Royal Australian Air Force squadron

No. 83 Squadron is a Royal Australian Air Force intelligence unit. It was originally formed in 1943 as a 'home defence' fighter squadron and provided air defence to several locations in Queensland, the Northern Territory and New South Wales before being disbanded in 1945. The squadron was re-raised in 2021, and is responsible for a system which integrates intelligence from multiple sources.

==History==
===World War II===
No. 83 Squadron was formed at Strathpine, Queensland, on 26 February 1943. Its role was to intercept unidentified and hostile aircraft, ships and submarines in the Brisbane area. The squadron was initially equipped with six P-39 Airacobra fighters and had only 10 officers and 27 airmen out of its authorised strength of 27 officers and 310 airmen.

The squadron's first operations were flown over the Brisbane area. While it responded to numerous reports of potentially hostile activity it did not sight any Japanese submarines or aircraft. Most operations were conducted from Petrie while the squadron headquarters remained at Strathpine. The squadron began to be re-equipped with Australian designed and built Boomerang fighters in June and the Airacobras were withdrawn in September. It reached its full strength of 21 Boomerangs and a single Moth Minor in October 1943.

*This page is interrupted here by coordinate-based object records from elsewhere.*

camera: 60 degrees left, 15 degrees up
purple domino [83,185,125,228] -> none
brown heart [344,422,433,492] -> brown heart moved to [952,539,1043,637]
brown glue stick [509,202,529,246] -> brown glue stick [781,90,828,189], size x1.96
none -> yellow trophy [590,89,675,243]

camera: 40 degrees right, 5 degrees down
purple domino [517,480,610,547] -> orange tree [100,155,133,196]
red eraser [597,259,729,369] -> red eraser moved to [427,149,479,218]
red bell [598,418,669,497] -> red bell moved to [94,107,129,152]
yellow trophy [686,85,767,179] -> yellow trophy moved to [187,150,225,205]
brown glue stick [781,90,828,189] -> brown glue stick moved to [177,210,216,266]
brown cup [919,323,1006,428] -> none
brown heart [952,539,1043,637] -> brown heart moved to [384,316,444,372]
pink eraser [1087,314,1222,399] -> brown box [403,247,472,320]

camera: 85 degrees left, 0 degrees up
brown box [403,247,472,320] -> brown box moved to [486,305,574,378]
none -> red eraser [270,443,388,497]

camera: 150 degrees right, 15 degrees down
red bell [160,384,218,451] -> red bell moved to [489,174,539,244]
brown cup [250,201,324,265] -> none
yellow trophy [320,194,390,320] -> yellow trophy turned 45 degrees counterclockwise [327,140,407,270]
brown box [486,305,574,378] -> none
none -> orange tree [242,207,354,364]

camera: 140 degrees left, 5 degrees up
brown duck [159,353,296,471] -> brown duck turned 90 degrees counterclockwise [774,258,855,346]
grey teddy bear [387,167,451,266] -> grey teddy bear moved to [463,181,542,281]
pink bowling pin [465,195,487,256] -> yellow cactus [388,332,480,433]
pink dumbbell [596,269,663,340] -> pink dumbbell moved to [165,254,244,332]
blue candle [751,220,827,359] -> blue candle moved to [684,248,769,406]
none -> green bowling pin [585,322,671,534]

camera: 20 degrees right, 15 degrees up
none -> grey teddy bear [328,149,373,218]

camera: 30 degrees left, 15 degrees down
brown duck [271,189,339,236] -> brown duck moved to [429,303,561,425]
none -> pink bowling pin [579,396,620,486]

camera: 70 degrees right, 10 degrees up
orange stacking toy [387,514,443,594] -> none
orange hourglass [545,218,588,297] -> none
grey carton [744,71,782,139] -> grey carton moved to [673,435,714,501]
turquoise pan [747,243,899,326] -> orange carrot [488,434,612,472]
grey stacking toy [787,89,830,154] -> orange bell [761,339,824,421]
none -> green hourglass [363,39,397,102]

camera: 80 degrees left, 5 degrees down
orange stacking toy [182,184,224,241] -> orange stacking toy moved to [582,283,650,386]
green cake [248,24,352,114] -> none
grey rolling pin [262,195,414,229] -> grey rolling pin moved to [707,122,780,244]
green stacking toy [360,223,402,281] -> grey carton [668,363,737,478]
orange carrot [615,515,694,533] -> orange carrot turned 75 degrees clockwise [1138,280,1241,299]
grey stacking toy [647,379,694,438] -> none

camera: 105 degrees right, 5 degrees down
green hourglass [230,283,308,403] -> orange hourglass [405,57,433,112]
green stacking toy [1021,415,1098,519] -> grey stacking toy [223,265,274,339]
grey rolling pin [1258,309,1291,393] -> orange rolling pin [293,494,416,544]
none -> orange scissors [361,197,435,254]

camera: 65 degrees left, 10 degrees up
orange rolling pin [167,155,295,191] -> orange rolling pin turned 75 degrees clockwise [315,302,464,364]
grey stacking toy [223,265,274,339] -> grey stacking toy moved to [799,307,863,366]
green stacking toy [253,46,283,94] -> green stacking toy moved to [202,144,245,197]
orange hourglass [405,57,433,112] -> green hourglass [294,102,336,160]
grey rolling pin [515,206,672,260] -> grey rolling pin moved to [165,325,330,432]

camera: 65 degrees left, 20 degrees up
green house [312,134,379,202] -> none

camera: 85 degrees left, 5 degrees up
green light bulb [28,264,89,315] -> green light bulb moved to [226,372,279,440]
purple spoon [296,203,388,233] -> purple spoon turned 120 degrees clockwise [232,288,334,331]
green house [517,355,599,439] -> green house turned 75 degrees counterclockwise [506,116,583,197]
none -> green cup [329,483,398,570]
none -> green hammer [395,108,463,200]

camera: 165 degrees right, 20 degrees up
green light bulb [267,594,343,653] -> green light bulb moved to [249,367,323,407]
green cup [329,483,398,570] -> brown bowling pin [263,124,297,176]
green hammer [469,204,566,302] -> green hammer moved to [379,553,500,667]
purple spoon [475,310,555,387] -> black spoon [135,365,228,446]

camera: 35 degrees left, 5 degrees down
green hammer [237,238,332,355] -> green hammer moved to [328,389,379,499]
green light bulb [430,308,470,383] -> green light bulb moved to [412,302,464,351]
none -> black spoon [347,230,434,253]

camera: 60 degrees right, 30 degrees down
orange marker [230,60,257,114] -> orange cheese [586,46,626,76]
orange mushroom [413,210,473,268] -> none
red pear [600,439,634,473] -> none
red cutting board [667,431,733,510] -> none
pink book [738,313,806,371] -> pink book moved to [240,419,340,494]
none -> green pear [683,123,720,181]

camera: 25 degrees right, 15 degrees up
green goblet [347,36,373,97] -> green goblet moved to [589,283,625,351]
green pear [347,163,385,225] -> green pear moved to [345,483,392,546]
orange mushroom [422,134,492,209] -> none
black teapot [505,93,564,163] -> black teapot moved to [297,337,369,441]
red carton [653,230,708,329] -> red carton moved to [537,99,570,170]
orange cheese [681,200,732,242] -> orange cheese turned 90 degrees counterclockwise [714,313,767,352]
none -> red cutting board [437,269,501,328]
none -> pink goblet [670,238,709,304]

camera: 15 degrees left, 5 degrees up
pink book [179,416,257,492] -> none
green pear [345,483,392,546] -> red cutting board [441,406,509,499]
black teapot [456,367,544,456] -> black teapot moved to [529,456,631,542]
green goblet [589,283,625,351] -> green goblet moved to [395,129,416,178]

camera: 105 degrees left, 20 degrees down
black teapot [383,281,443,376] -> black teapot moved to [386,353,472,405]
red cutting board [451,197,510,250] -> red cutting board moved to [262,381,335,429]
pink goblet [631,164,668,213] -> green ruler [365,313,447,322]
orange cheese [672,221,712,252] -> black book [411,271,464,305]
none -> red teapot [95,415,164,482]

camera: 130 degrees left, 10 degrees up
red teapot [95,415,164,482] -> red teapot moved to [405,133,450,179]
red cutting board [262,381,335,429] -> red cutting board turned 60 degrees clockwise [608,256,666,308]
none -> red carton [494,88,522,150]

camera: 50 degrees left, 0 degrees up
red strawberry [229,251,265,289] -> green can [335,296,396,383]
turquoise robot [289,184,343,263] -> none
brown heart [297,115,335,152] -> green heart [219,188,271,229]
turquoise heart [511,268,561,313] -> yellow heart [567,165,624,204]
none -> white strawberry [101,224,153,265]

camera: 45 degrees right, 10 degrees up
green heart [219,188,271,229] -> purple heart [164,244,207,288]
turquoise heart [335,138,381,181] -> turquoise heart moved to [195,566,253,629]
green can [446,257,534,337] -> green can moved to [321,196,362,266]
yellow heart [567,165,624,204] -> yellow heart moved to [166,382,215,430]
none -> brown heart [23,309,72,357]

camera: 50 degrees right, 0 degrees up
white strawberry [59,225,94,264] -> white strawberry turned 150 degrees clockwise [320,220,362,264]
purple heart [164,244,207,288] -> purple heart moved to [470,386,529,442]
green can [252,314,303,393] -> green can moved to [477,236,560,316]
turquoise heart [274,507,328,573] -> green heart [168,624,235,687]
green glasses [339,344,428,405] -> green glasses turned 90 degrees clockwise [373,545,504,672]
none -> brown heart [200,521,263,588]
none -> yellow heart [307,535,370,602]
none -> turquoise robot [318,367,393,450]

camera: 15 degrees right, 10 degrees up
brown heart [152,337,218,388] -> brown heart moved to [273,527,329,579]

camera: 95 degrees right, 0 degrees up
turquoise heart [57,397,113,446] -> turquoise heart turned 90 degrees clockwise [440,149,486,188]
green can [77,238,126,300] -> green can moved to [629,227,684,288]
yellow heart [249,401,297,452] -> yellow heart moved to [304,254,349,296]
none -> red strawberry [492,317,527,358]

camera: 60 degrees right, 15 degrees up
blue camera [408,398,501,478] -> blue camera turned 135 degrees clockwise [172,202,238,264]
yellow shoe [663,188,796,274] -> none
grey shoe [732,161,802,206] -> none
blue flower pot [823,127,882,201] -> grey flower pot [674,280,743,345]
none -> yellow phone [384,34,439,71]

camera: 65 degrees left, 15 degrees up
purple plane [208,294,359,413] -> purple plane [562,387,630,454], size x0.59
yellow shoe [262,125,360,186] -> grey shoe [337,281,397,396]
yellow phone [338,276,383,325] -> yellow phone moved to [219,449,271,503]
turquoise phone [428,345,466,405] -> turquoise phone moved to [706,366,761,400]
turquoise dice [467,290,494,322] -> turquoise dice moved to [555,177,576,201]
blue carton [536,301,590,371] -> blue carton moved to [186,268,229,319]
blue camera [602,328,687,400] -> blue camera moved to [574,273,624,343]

No. 83 Squadron moved from Queensland to the Northern Territory in late 1943. All its aircraft suffered from technical faults when they first arrived at Milingimbi Island and none could be used in operations until December. The squadron was subsequently deployed to Melville Island in December and remained there until January 1944, when it made a further move to RAAF Airfield Gove on the mainland. While at Gove the squadron's Boomerangs escorted Allied shipping and conducted patrols. By this time few Japanese forces were operating in the area and No. 83 Squadron did not see combat.

The squadron left the Northern Territory in mid-1944, and arrived at Camden, New South Wales in August where it continued operations with its Boomerangs. In February 1945 it moved again to Menangle where it was disbanded on 18 September 1945. At least one of the Boomerangs operated by No. 83 Squadron remains in flying condition under private ownership. A further No. 83 Squadron Boomerang has been preserved at the RAAF Museum and the fuselage of another is at the Australian National Aviation Museum.

===Re-establishment===

No. 83 Squadron was re-raised on 1 January 2021 from the Distributed Ground Station Australia unit that had formed part of No. 87 Squadron until January 2020. The RAAF had begun development of the Distributed Ground Station Australia system in 2009. The squadron forms part of the Information Warfare Directorate. The Distributed Ground Station is a system which integrates and disseminates intelligence from multiple sources. The squadron is located at RAAF Base Edinburgh in South Australia.